“Secuencia Chobart’ de Pablo Rumel es una inquietante exploración en los valores de una sociedad dominada por temores, fobias y pesadillas que nacen desde una zona oscura en la que los sentimientos carecen de mayor sentido. Nadie es inocente en esta historia que hace de la realidad una materia sucia y violenta. Y tampoco lo es el detective Bruna, enfrentado a una investigación que escapa a las reglas habituales de su trabajo policial y que a su juicio lo llevan a seguir ‘pistas que se disolvían en el ácido de la mala suerte’. Con un particular uso de los códigos de la novela policial, Pablo Rumel entrega una narración envolvente, atractiva, en la que consigue un adecuado equilibrio para avanzar sobre la frágil línea que separa la fantasía de la realidad”.
Secuencia Chobart es una serie de asesinatos sin "aparente" lógica alguna; personas despellejadas, cuadros misteriosos y un singular artista arman este cuadro. Un detective tratara de resolver estos enigmas donde terminara adentrándose en una búsqueda infinita, traspasando los limites de la cordura.
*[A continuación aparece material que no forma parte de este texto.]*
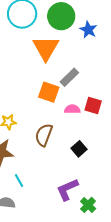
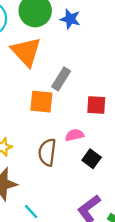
pink semicircle: (72, 109) -> (75, 135), moved

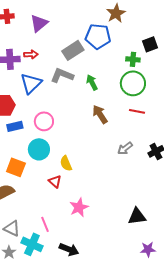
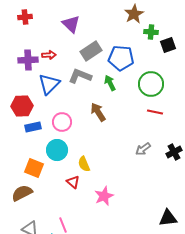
purple triangle: (39, 23) -> (71, 24), moved, turned -36
blue pentagon: (98, 36) -> (121, 58), moved
green cross: (133, 59) -> (151, 32), moved
brown arrow: (100, 114) -> (98, 112), moved
pink star: (79, 207) -> (104, 196), moved
black triangle: (137, 216) -> (168, 218), moved

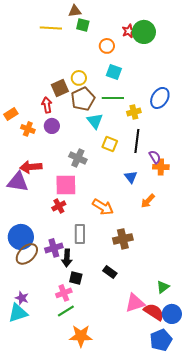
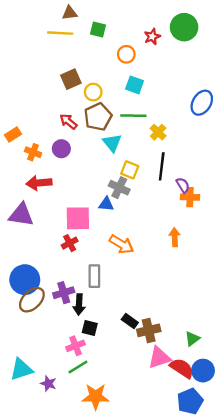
brown triangle: (75, 11) -> (70, 13), moved
green circle: (144, 32) -> (184, 27), moved
brown square: (60, 88) -> (71, 79), moved
blue ellipse: (160, 98) -> (202, 103), moved
red arrow: (47, 105) -> (68, 122), moved, turned -42
yellow cross: (134, 112) -> (158, 132), turned -32
gray cross: (78, 158) -> (119, 188), moved
red arrow: (31, 167) -> (39, 183), moved
blue triangle: (131, 177) -> (106, 204), moved, turned -48
orange arrow: (148, 201) -> (175, 237), turned 133
brown cross: (123, 239) -> (149, 330), moved
purple star: (22, 298) -> (48, 384), moved

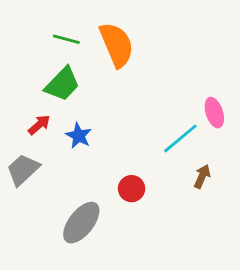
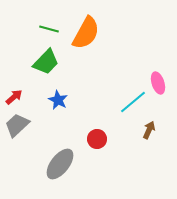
orange semicircle: (117, 45) -> (86, 33), turned 52
red arrow: (39, 125) -> (14, 97), moved

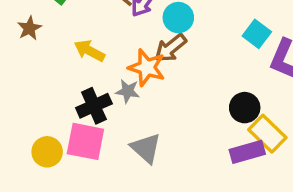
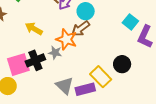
yellow rectangle: (267, 134) -> (101, 77), moved
pink square: (85, 141) -> (18, 65), moved, turned -30
purple rectangle: (247, 152) -> (85, 89), moved

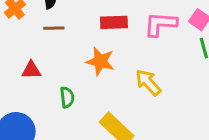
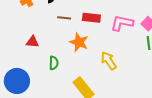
brown line: (54, 28) -> (64, 18), moved

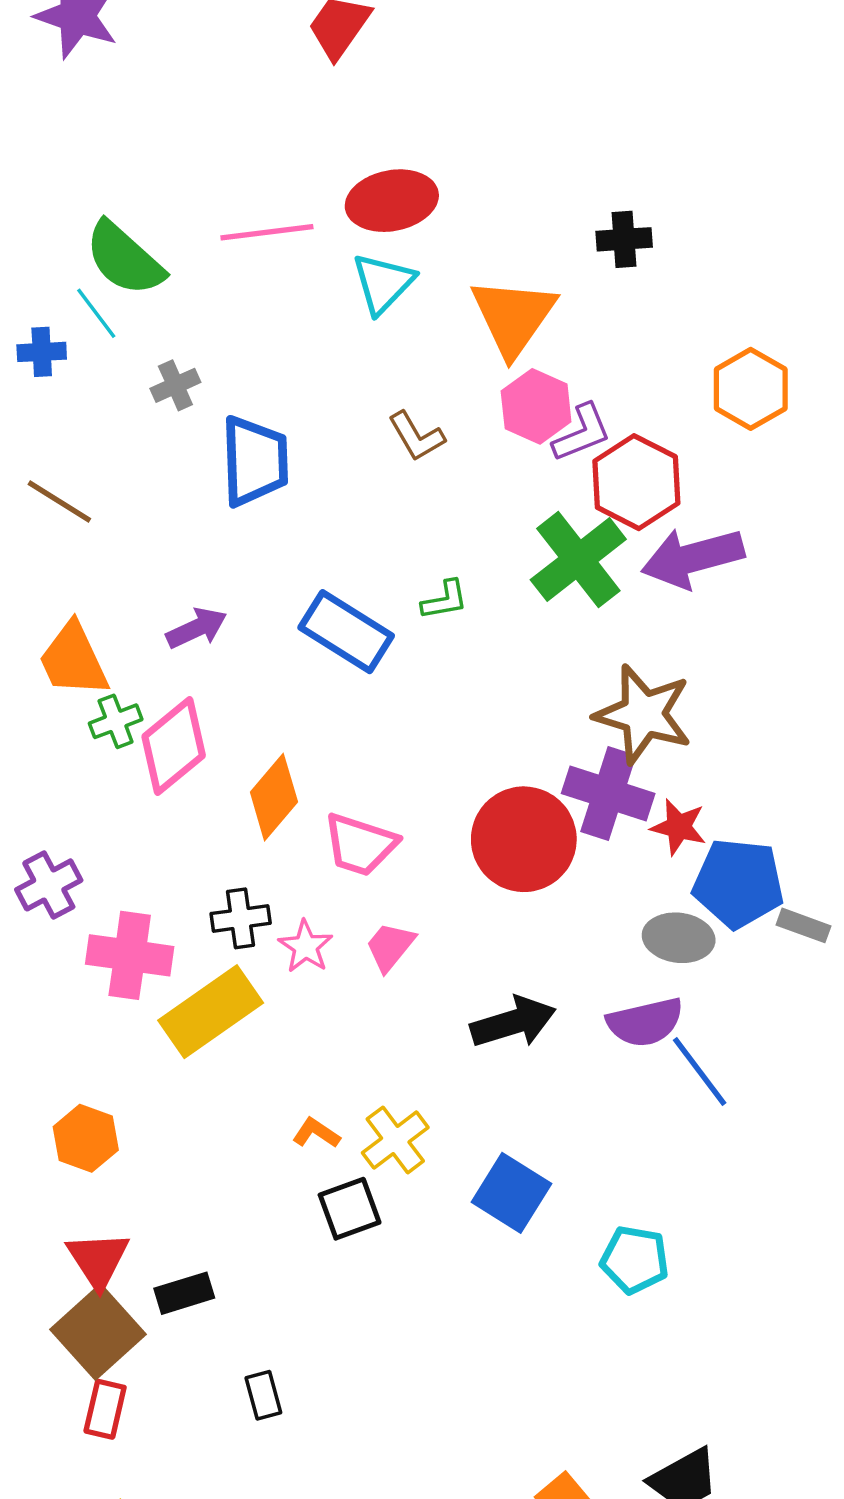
Esperaba más tomando en cuenta su presentación, el texto de la contratapa, lo que ofrecía. Pero me encontré con un relato en el que no pasa nada. Se entiende que esa es la idea, que no sepamos si en realidad los hechos de los que se habla sucedieron o son producto del inconsciente colectivo, pero no llega a arraigarse ningún suceso, las pistas no conducen a ninguna parte porque no son pistas, son datos intrascendentes. Puede que piensen que no lo supe entender, y puede que tengan razón, pero solo diré que una cosa es leer textos difíciles o complejos y este solo me costó terminarlo.